L’édito de Jean-Marc Sylvestre. François Hollande a détaillé un programme de réformes économiques pendant sa campagne. Comment va-t-il réaliser ce qu’il a promis et peut-il le faire ?

Les promesses n’engagent que ceux qui les reçoivent. Dans la feuille de route de François Hollande, on peut classer les projets de réforme en trois catégories.

Il y a d’abord les mesures urgentes qui peuvent être prise par décret dès le mois de mai : L’augmentation de l’allocation de rentrée scolaire (+25%), le doublement du plafond du livret A, la retraite à 60 ans pour ceux qui ont suffisamment cotisé, l’encadrement des rémunérations dans la fonction publique, le blocage des prix de l’essence. Il y a ensuite des mesures budgétaires et fiscales qui nécessitent une loi, donc une majorité au parlement : les niches fiscales plafonnées, l’annulation de la hausse de TVA, l’impôt sur les sociétés, l’ISF. Il y a enfin des reformes sociales qui passent par des accords entre les syndicats et le patronat : la politique de l’emploi des jeunes, le SMIC…

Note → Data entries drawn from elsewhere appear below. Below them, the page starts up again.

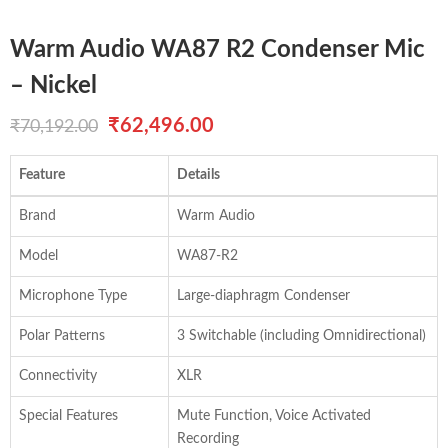
Warm Audio WA87 R2 Condenser Mic
– Nickel
Original
Current
₹
62,496.00
₹
70,192.00
price
price
Feature
Details
was:
is:
Brand
Warm Audio
₹70,192.00.
₹62,496.00.
Model
WA87-R2
Microphone Type
Large-diaphragm Condenser
Polar Patterns
3 Switchable (including Omnidirectional)
Connectivity
XLR
Special Features
Mute Function, Voice Activated
Recording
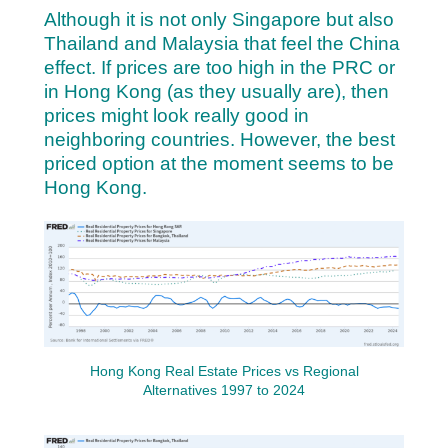
Although it is not only Singapore but also
Thailand and Malaysia that feel the China
effect.
If prices are too high in the PRC or
in Hong Kong (as they usually are), then
prices might look really good in
neighboring countries. However, the best
priced option at the moment seems to be
Hong Kong.
Hong Kong Real Estate Prices vs Regional
Alternatives 1997 to 2024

Donc sur le papier, le calendrier est calé. Reste que tout cela dépend de deux facteurs importants. D’une part, la renégociation du pacte budgétaire. La France a besoin de croissance or, ça ne se décrète pas dans une assemblée Européenne. On a la besoin de l’Allemagne et l’Allemagne a besoin de garantie pour cautionner des taux d’intérêt bas. D’autre part, ça dépend aussi de la situation économique L’équipe Hollande connait bien la musique et s’est réservé une possibilité de faire machine arrière en demandant un audit à la Cour des Comptes. Ce rapport pourrait bien révéler une situation économique et financière beaucoup plus grave que ce qu’ils avaient prévu. Donc la réalisation du programme est conditionné par deux phénomènes. Une conjoncture que l’on a peut-être surestimée et une collaboration avec l’Allemagne qu’il va falloir mériter.